Kapal ini tidak hanya akan digunakan untuk kepentingan tempur, tetapi juga difokuskan pada Operasi Militer Selain Perang (OMSP).

manfaatannya antara lain untuk:

  • evakuasi korban bencana alam
  • penanganan kecelakaan besar di laut
  • pengiriman bantuan logistik dalam jumlah besar
  • dukungan misi perdamaian internasional

Kapal induk dinilai cocok untuk tugas tersebut karena mampu membawa banyak personel, memiliki daya jelajah jauh, serta dilengkapi fasilitas medis dan pusat komando. Meski begitu, kapal tetap bisa digunakan untuk operasi militer jika diperlukan.

Spesifikasi dan Kemampuan Kapal

Giuseppe Garibaldi merupakan kapal induk ringan sepanjang sekitar 180 meter yang mulai beroperasi sejak 1985 dan dipensiunkan Italia pada 2024.

Kapal ini dirancang untuk berbagai operasi, termasuk anti-kapal selam, pengawasan wilayah, pengawalan konvoi, hingga dukungan logistik armada.

Kapal tersebut mampu melaju hingga 30 knot atau sekitar 56 km per jam. Sistem penggeraknya memakai konfigurasi Combined Gas and Gas (COGAG) dengan empat turbin gas LM2500 yang menghasilkan daya sekitar 81.000 tenaga kuda, memungkinkan jangkauan operasi lebih dari 7.000 mil laut pada kecepatan jelajah.

Dalam hal persenjataan dan sistem pertahanan, kapal dilengkapi radar, perangkat penangkal gangguan elektronik, peluncur rudal antipesawat, meriam pertahanan, torpedo, serta rudal antikapal.
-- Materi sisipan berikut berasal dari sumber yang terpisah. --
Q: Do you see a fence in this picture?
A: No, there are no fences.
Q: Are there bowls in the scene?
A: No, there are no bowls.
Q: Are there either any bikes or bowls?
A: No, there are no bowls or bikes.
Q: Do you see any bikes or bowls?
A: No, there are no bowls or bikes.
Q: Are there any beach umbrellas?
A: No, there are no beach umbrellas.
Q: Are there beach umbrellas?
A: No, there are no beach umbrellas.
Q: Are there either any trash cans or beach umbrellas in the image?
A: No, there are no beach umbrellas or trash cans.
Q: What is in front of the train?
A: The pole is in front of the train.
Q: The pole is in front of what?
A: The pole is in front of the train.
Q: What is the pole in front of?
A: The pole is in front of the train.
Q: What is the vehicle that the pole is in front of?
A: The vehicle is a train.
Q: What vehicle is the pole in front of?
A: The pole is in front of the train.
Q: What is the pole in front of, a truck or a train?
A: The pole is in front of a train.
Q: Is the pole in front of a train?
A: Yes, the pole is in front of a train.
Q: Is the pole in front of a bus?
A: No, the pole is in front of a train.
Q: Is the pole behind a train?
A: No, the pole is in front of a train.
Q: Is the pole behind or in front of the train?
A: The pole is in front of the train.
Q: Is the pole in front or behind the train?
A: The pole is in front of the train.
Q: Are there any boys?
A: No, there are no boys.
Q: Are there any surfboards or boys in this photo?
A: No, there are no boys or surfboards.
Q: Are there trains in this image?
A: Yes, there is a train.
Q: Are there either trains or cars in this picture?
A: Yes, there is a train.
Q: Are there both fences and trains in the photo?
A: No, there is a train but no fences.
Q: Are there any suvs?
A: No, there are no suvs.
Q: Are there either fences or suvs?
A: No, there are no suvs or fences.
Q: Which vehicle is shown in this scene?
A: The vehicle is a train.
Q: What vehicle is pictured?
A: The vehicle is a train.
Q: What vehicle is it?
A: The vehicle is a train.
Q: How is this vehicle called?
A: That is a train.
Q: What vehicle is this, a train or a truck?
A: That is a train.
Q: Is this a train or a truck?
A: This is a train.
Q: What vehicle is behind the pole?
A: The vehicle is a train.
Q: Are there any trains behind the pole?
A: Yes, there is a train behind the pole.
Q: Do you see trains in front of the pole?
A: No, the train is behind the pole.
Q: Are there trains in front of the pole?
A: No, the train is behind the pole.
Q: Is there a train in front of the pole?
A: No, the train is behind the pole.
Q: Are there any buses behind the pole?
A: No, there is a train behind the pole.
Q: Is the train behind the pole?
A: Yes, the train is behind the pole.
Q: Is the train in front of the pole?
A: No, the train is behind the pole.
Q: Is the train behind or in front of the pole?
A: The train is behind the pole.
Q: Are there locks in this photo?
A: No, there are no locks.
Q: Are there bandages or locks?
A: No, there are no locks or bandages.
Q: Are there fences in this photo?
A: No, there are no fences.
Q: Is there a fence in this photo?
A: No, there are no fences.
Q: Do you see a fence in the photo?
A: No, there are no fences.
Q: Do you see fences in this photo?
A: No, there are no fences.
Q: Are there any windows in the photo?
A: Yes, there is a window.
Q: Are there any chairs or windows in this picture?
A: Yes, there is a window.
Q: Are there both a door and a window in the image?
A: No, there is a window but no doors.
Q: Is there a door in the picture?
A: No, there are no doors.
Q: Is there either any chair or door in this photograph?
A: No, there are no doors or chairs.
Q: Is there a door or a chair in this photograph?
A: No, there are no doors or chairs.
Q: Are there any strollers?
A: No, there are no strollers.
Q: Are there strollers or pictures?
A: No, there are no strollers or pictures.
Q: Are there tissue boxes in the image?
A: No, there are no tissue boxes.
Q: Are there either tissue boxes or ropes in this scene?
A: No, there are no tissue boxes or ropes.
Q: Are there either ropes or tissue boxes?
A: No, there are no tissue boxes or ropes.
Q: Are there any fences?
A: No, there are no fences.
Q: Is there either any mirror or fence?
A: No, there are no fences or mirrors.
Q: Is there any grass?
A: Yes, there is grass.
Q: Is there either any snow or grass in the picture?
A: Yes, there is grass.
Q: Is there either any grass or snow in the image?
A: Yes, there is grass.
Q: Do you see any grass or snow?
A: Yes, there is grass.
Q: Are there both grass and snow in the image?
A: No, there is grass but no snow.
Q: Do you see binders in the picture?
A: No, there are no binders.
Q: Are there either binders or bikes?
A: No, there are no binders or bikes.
Selain itu, kapal mampu membawa hingga 18 helikopter atau satu skuadron pesawat lepas landas dan mendarat vertikal atau jarak pendek (VSTOL), termasuk pesawat Harrier.
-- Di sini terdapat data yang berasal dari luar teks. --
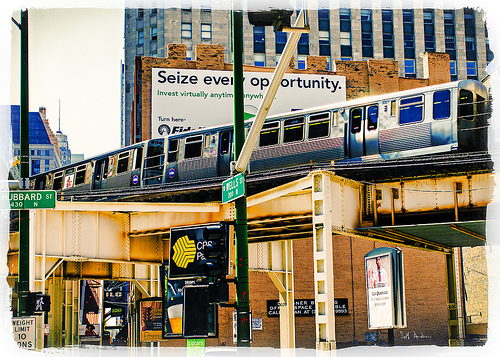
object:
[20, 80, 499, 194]
train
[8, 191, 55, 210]
street signs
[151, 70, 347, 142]
large sign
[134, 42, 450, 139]
building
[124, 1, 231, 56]
offices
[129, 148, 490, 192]
tracks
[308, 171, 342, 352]
support beams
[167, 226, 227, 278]
sign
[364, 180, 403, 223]
large beams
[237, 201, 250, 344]
green post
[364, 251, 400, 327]
advertisment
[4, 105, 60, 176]
buildings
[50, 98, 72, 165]
building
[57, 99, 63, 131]
pole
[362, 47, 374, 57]
windows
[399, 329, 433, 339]
writting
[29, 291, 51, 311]
cross walk sign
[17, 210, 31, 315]
pole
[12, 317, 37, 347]
weight limit sign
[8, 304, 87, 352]
corner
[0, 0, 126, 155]
gray sky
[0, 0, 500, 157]
back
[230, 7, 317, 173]
silver pole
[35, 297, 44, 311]
man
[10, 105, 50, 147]
roof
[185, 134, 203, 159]
windows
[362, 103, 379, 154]
doors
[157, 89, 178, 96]
green words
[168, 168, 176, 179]
blue circle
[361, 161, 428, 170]
steel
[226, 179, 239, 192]
wells st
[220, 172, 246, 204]
sign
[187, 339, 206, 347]
green sign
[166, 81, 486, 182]
cars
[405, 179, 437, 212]
beems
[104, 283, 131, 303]
ads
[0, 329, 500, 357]
street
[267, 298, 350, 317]
black sign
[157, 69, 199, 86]
black letters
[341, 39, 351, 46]
curtians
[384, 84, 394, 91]
bricks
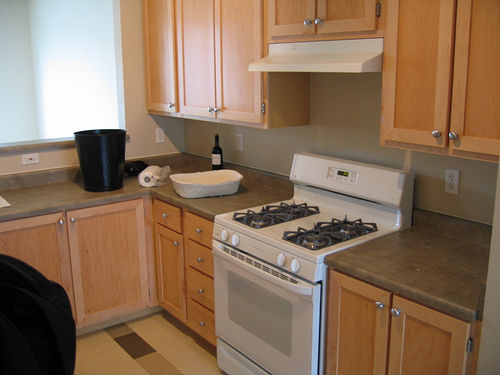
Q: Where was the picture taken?
A: It was taken at the kitchen.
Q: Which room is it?
A: It is a kitchen.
Selama masa tugasnya, Giuseppe Garibaldi pernah terlibat dalam sejumlah operasi militer internasional.

Kapal ini digunakan dalam konflik Kosovo tahun 1999, operasi militer di Afghanistan pada 2001, serta intervensi di Libya pada 2011 bersama NATO.

Pengalaman panjang tersebut membuat kapal ini dinilai masih memiliki nilai strategis untuk mendukung kemampuan operasi laut Indonesia, baik dalam situasi perang maupun misi kemanusiaan.

Kehadiran kapal induk ini dipandang sebagai langkah penting dalam memperkuat kemampuan proyeksi kekuatan dan respons cepat Indonesia di wilayah laut yang luas.

Dengan tambahan platform besar seperti Giuseppe Garibaldi, TNI AL diharapkan lebih siap menghadapi berbagai situasi, mulai dari konflik hingga penanganan bencana.